In Southern California, Rancho Cucamonga to be exact, assisting with a network rebuild at one of our warehouses. As usual with these projects, we start early in the morning after a caffeine jumpstart at the local Starbucks and work until after dark. The first day, Friday, we never left the building…about a 100′ walk from the server room. Saturday I did get a chance to stroll outside on a couple of occasions and look at the mountain range rising behind the jail. The peaks had a good covering of snow, courtesy of the heavy storms mid- week that almost canceled our installation. I was struck by the haze hiding the base of the mountains, a typical view according to the locals…

Sometime about the middle of the day

12_08 hazy la day

And just at sunset (still about three hours work to go)
12_08 hazy la sunset

For those of you who have never seen a “server room,” prepare to be disappointed. Most are not anything like you see in the movies. They are usually just a bunch of computers in a room with a mass of wires and cables running hither and yon. It is not until you get to big networks that they take on the appearance of the fancy server centers the media is so fond of.
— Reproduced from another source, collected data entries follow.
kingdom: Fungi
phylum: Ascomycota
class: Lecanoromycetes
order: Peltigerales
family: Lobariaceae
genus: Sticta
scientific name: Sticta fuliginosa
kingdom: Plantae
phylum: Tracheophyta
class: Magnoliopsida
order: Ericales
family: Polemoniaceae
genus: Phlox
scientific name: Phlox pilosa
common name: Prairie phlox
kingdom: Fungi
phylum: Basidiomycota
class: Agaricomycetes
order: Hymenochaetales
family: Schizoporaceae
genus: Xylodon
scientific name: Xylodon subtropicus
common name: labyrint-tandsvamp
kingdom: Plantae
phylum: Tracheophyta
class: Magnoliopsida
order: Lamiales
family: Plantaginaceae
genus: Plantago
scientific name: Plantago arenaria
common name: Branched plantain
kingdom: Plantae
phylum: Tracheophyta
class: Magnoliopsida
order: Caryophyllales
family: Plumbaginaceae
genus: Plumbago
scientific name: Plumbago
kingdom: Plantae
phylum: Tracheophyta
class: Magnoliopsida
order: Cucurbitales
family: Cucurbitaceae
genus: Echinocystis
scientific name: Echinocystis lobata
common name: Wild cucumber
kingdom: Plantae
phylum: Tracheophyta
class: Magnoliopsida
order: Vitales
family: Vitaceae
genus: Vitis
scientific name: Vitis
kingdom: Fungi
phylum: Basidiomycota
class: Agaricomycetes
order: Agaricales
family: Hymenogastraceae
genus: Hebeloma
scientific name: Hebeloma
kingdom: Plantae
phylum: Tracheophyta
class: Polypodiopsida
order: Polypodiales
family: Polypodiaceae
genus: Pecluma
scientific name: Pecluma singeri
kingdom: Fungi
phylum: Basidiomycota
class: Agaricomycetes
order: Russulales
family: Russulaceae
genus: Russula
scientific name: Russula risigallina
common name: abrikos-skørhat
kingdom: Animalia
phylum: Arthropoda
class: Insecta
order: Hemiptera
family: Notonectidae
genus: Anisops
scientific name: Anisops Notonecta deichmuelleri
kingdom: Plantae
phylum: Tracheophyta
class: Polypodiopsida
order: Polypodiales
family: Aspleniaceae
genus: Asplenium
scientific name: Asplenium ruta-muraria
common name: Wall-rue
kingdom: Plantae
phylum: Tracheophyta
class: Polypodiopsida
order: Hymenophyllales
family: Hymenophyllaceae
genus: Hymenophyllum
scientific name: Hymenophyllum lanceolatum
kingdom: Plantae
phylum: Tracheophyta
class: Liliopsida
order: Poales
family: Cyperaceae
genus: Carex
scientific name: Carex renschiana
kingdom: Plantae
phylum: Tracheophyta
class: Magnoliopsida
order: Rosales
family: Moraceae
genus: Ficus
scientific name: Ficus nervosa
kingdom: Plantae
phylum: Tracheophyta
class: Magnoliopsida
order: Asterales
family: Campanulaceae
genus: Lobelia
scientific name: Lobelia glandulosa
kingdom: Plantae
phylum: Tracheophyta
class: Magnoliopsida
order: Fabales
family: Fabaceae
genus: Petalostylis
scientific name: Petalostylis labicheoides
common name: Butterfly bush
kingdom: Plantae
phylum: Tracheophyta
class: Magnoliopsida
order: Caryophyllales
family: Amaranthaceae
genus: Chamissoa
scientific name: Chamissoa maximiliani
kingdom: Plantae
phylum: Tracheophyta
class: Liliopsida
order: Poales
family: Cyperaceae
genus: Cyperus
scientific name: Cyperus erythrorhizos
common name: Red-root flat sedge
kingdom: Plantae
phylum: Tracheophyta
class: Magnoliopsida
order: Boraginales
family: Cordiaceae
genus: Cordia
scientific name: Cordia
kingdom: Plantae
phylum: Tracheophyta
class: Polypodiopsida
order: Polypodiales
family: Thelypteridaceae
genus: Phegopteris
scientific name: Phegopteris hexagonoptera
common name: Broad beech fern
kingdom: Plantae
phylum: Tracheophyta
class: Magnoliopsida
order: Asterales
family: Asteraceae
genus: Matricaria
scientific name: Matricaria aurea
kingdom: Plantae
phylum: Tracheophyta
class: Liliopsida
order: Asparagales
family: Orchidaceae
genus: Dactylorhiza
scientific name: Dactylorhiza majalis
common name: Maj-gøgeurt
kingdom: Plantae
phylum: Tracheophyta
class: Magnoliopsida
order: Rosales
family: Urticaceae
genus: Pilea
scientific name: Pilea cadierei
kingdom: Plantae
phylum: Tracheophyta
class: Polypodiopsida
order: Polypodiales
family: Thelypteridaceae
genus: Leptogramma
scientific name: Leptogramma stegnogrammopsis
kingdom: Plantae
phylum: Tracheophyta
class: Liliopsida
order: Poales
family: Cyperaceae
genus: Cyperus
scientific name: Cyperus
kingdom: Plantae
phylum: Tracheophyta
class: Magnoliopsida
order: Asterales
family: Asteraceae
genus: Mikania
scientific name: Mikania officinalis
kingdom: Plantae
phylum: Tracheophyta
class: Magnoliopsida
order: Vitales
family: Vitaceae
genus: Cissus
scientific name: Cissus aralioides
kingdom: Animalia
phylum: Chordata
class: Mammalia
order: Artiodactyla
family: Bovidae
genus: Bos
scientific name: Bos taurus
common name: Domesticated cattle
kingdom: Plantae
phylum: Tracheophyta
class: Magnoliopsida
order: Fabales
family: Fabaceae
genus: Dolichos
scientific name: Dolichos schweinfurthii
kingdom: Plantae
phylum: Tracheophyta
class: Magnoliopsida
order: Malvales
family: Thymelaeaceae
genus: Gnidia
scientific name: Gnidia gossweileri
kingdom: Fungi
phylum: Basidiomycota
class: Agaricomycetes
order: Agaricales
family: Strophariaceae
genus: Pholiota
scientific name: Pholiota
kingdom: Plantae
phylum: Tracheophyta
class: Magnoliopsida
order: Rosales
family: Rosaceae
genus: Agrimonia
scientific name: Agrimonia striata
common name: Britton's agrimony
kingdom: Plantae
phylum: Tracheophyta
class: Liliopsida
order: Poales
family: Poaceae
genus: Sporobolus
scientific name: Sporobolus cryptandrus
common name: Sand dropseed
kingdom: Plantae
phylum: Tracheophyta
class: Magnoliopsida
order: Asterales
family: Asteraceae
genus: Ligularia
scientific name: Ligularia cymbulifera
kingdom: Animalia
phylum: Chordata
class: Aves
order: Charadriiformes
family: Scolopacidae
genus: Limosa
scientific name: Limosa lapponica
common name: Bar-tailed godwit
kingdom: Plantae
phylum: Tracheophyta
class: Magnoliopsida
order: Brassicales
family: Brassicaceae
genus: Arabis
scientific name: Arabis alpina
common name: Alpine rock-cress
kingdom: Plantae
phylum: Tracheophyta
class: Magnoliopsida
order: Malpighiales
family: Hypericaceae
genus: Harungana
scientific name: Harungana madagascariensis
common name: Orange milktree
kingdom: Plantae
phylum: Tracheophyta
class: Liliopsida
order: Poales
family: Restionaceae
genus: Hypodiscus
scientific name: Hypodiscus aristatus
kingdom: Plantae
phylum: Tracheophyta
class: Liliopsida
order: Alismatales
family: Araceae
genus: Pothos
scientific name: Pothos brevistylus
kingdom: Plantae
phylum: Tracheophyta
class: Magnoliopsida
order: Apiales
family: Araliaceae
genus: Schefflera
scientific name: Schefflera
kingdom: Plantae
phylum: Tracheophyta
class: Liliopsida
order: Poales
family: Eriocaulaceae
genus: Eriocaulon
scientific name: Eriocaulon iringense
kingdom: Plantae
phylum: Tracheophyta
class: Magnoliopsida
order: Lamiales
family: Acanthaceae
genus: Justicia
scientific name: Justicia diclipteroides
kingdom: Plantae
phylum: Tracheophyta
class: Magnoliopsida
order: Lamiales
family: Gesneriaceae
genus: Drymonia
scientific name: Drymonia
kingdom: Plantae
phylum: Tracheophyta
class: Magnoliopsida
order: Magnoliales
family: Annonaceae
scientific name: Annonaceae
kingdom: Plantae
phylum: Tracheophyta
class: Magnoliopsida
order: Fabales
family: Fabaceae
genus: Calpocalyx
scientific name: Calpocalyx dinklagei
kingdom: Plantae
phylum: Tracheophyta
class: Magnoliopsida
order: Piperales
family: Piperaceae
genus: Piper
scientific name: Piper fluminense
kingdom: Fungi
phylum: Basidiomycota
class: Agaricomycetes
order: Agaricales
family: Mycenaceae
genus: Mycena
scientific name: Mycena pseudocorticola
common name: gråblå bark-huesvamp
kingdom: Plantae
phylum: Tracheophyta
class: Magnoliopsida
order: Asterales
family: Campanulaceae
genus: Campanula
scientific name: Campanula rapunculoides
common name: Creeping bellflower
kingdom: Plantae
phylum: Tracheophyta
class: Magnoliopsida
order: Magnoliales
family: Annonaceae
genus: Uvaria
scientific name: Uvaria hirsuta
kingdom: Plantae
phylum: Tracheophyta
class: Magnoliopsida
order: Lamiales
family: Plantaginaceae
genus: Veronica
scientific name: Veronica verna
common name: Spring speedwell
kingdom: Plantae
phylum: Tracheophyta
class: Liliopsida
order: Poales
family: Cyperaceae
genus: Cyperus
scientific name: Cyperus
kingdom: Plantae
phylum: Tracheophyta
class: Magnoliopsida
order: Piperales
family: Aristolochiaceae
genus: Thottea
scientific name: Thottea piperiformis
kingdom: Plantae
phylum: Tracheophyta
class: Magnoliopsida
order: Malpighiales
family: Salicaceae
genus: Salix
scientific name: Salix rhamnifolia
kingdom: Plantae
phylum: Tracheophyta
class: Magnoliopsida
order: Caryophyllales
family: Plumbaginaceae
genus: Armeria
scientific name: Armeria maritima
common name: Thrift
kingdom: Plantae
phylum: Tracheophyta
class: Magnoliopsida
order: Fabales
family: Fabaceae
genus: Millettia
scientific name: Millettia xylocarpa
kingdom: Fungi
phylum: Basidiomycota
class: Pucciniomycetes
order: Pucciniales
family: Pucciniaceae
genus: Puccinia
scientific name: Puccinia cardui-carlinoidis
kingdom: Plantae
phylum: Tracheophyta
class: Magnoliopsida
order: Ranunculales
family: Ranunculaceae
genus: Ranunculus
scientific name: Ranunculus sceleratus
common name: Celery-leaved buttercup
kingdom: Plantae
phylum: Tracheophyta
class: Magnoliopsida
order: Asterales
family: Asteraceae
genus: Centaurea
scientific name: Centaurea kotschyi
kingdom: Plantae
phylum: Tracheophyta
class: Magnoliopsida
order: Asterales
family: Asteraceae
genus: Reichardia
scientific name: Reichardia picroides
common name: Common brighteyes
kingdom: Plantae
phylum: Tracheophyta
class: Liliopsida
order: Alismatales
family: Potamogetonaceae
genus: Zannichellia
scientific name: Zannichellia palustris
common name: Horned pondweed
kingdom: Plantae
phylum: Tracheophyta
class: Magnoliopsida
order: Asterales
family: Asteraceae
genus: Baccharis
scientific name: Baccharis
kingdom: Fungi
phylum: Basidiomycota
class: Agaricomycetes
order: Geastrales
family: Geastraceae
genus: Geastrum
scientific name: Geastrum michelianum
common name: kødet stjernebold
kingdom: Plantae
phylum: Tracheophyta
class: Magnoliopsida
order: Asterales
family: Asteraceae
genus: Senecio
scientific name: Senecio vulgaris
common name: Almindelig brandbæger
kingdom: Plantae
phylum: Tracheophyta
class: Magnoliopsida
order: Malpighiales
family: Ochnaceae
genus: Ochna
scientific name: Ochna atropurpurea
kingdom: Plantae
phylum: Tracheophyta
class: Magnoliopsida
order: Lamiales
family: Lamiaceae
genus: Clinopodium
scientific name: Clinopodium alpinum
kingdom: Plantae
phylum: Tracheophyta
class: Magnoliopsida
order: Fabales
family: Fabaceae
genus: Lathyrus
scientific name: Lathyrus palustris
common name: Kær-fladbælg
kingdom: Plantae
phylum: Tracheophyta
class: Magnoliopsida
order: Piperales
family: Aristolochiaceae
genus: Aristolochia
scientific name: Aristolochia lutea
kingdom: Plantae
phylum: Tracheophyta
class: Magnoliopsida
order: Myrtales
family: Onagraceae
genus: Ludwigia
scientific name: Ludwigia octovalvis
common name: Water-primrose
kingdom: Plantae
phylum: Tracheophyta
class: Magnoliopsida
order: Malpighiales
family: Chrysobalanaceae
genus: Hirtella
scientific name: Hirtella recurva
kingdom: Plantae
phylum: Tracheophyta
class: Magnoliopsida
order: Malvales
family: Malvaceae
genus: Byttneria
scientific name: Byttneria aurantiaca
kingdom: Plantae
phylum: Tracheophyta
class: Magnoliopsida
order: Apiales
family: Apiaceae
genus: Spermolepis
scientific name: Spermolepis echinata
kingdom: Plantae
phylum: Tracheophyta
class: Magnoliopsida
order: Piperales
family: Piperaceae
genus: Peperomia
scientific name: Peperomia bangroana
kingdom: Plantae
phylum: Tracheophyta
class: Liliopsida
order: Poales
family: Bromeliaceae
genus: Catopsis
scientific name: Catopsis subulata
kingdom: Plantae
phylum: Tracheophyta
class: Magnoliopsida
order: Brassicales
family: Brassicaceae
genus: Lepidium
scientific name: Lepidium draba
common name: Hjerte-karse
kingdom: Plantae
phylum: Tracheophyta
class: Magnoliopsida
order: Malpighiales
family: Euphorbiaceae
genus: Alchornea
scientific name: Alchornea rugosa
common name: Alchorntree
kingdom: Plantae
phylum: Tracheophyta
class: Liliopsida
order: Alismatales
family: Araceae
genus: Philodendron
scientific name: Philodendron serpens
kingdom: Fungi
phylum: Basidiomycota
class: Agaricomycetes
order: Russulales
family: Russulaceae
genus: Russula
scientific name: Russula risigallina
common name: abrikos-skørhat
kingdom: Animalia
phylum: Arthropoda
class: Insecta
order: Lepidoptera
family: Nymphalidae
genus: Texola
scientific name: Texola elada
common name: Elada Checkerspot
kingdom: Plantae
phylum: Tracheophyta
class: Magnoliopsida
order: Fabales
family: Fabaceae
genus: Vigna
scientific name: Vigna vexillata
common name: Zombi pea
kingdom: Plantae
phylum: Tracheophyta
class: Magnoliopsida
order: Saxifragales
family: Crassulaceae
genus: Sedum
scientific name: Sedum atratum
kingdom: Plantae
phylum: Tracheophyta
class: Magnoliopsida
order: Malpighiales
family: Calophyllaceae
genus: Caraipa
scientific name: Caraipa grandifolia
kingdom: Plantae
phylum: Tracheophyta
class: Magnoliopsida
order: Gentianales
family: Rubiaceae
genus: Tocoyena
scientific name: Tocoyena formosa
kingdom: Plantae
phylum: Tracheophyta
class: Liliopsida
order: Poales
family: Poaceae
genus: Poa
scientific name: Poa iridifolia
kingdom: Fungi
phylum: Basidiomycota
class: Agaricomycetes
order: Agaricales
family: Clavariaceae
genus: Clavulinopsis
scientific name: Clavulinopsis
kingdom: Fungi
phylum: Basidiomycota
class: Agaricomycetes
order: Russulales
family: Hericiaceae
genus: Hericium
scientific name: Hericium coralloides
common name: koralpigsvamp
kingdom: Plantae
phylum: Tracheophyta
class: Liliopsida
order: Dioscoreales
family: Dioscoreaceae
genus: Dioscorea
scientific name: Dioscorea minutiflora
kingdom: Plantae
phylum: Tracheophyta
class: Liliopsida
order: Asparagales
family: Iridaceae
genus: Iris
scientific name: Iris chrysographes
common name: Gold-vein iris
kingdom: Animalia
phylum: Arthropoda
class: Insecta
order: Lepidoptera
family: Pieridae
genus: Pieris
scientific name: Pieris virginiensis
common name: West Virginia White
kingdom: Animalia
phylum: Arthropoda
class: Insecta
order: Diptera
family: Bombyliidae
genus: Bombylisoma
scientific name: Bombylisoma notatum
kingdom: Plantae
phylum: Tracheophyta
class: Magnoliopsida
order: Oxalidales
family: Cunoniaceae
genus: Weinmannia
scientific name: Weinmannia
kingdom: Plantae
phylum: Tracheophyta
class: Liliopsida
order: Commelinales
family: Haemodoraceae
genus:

Here is the “server room” at the warehouse and our Network Architect, Tom Scott, making sense of the spaghetti known as network cabling. The main server is actually housed inside the big gray cabinet (a specially built… and expensive… box designed mainly to keep curious fingers away from the computer).

Please note two essential IT tools at the lower left: a cup of Starbucks coffee (that one is Tom’s, mine is much closer to me, behind the camera) and a pair of scissors.